The couple has been together 13 years. They live together, operated a bed and breakfast and own property together. They had a private commitment ceremony a few years ago. And they’ve talked about getting married in another state. So it wasn’t a rushed decision, according Sage – just an opportunity to seize.

“We’ve got some staying power.”

Like the magistrates in Barrow and Ketchikan, Magistrate Hutchins waived the three-day waiting period usually required for marriage licenses. It’s a provision in state statute that allows the waiver if waiting the three days would result in undue hardship. The language is open for interpretation, but Hutchins quickly penned a two page legal opinion justifying his decision.

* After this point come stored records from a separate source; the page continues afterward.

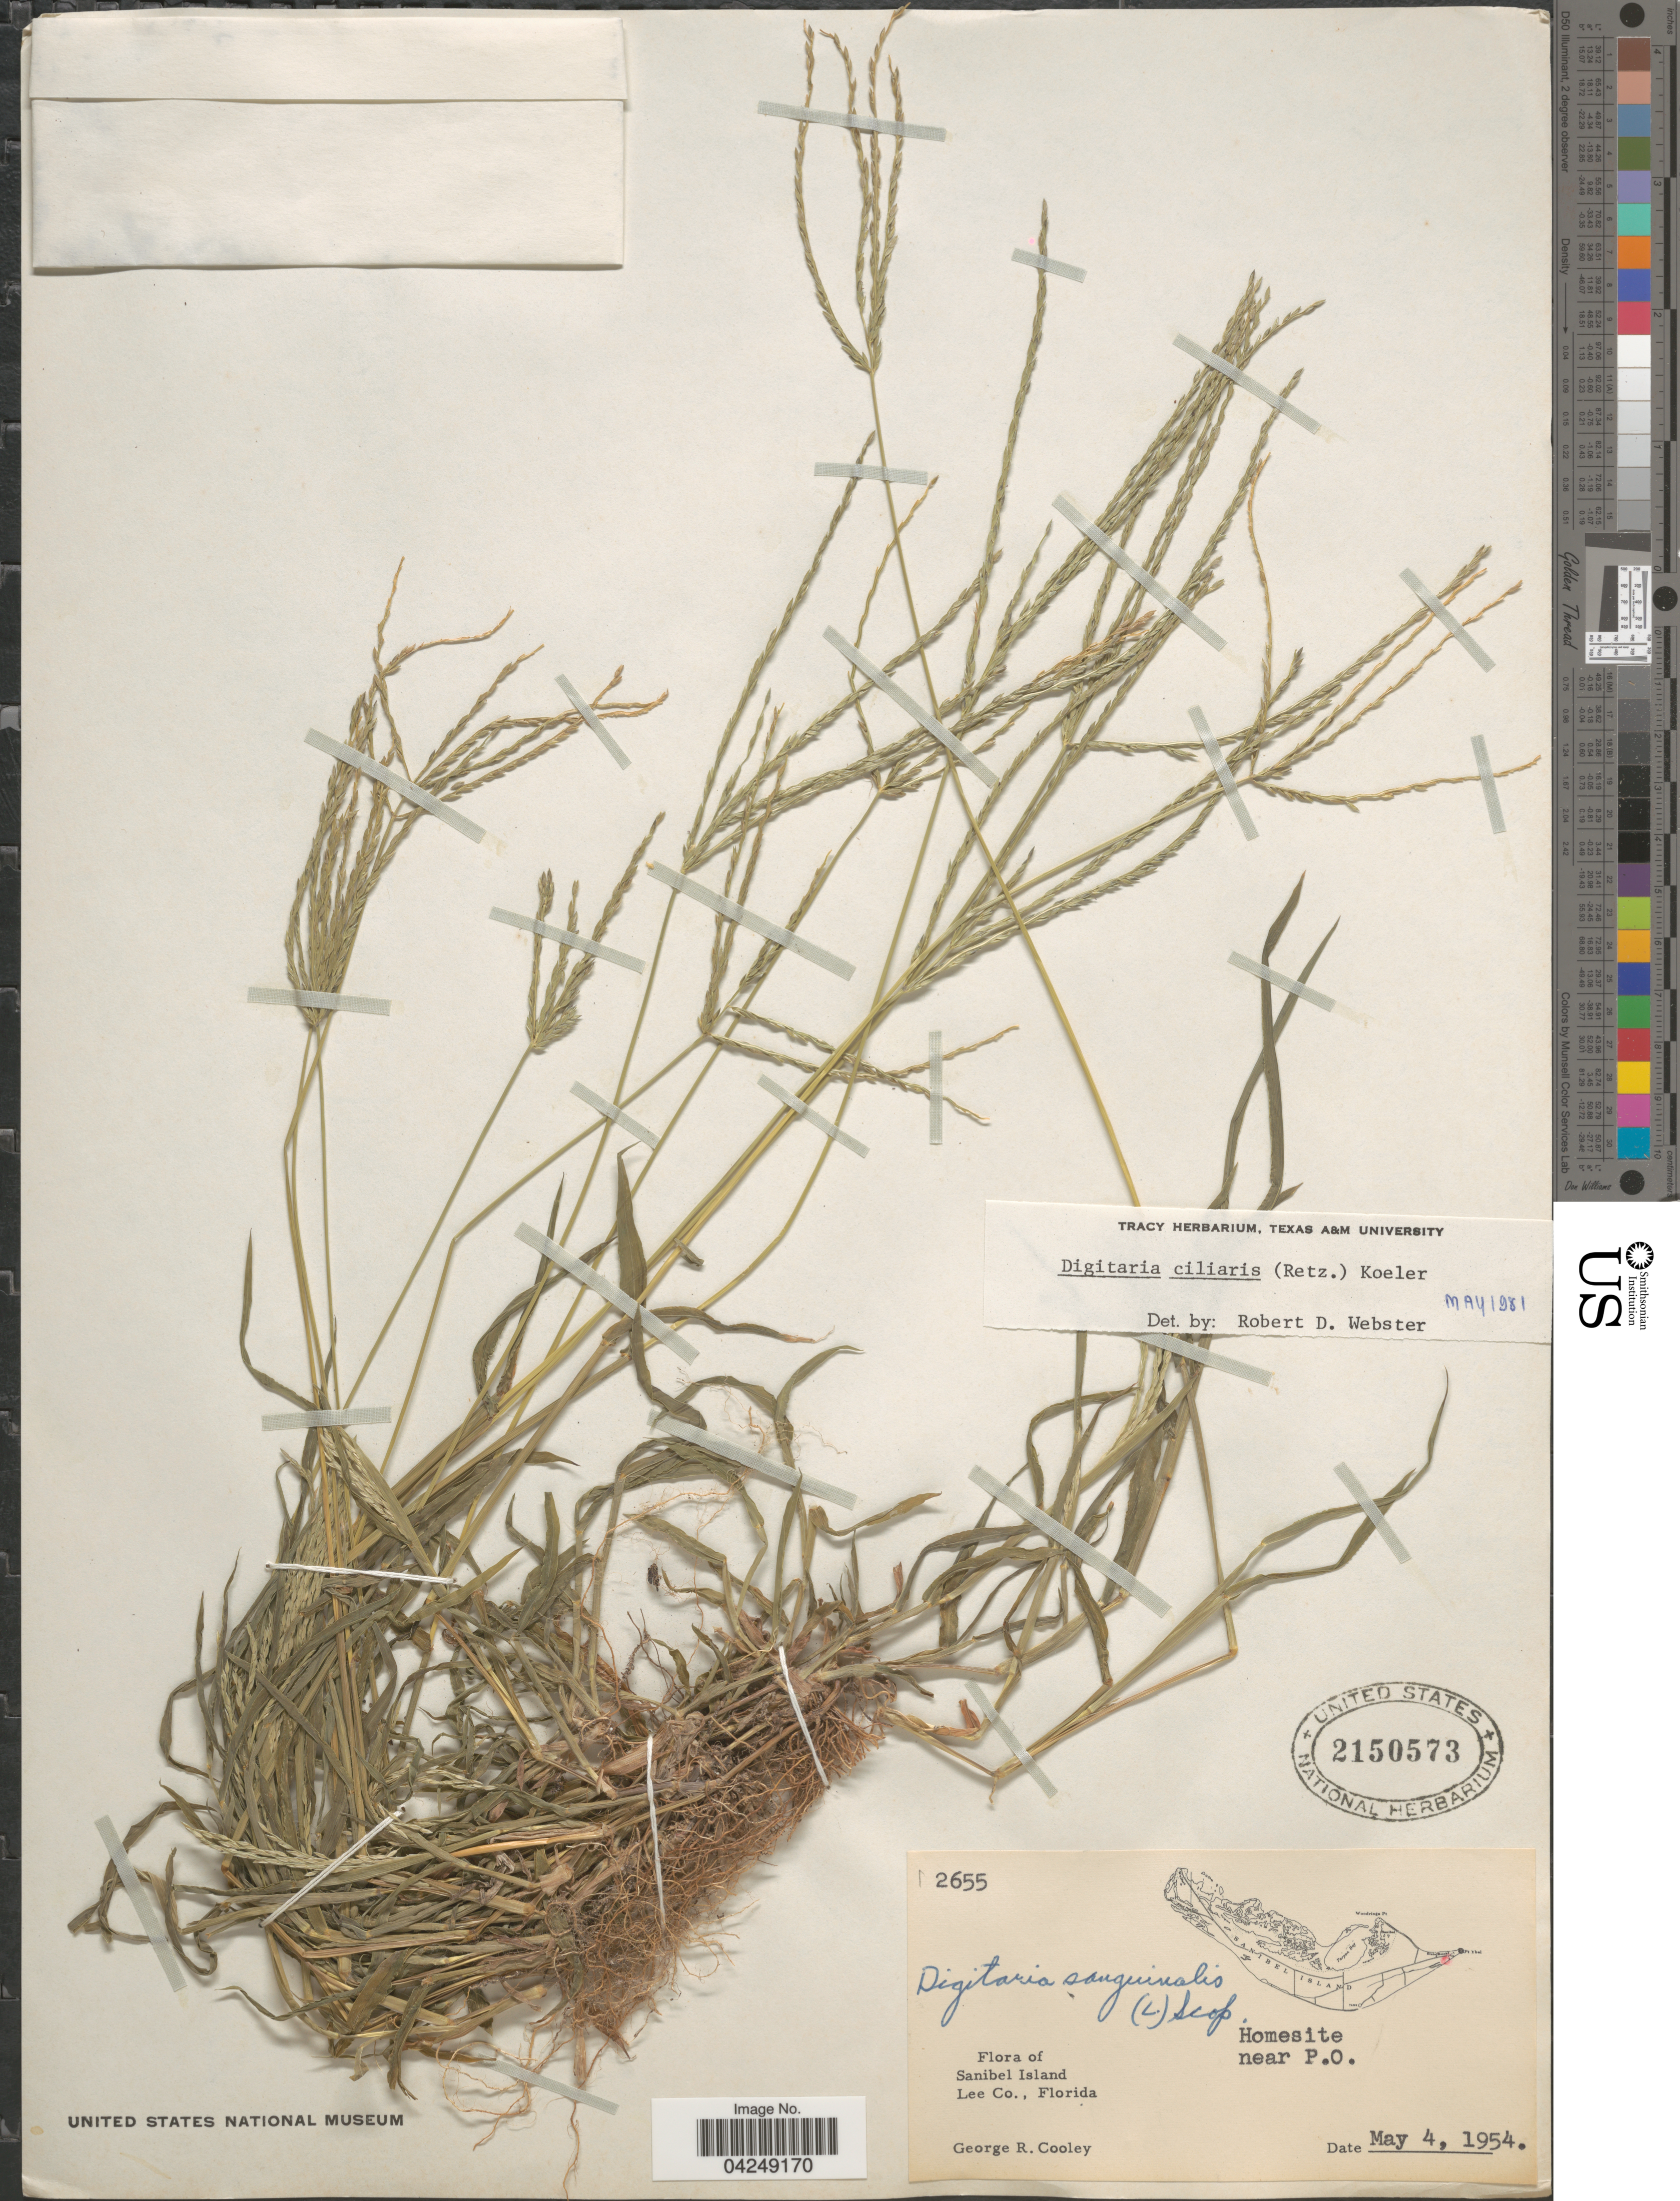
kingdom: Plantae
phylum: Tracheophyta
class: Liliopsida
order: Poales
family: Poaceae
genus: Digitaria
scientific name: Digitaria ciliaris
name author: (Retz.) Koeler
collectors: G. R. Cooley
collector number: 2655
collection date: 1954-05-04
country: United States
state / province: Florida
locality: Sanibel Island. Lee Co. Homesite near P. O.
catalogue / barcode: US 2150573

He writes that having lived together for many years and sharing a home and business, Sage and Waterman have not been afforded the privilege of a legal marriage and have been denied equal protection of the laws married couples get – including employee benefits, property succession and making medical decisions for each other. The last is important, Hutchins writes, because Sage is undergoing routine but major foot surgery next month.

At the end of his opinion Hutchins quotes a passage of a sample wedding ceremony from the Alaska Courts, writing “Joann and Phyllis ask the court to allow them the equal protection of the law so that they may legally exercise spousal rights to strengthen each other in all labor, minister to each other in all sorrow and share with each other the good things in life.”

Waterman says Hutchins’ opinion encapsulates the reason she and Sage wanted to get married as soon as possible.

“It’s a twofold thing for us. It’s being able to publically recognize love and commitment to each other and then to be afforded the same rights.”

Hutchins says he wrote the opinion because there is a chance the marriage could be challenged, depending on how the courts rule on the state’s appeal. But on Tuesday, Judge Burgess denied the state’s emergency request to halt same-sex marriages while the appeal was being heard, opening the door for gays and lesbians across the state to continue with their wedding plans.

For Waterman and Sage, the wedding was a long time coming for a long-term couple. As they walked arm-in-arm along the dock after the ceremony, Sage says the politics of her marriage was the last thing on her mind. She says it was about being able to marry her best friend and partner, in the state the couple calls home.

“To get married in our home state, we were both born here, this is home, how awesome is that?”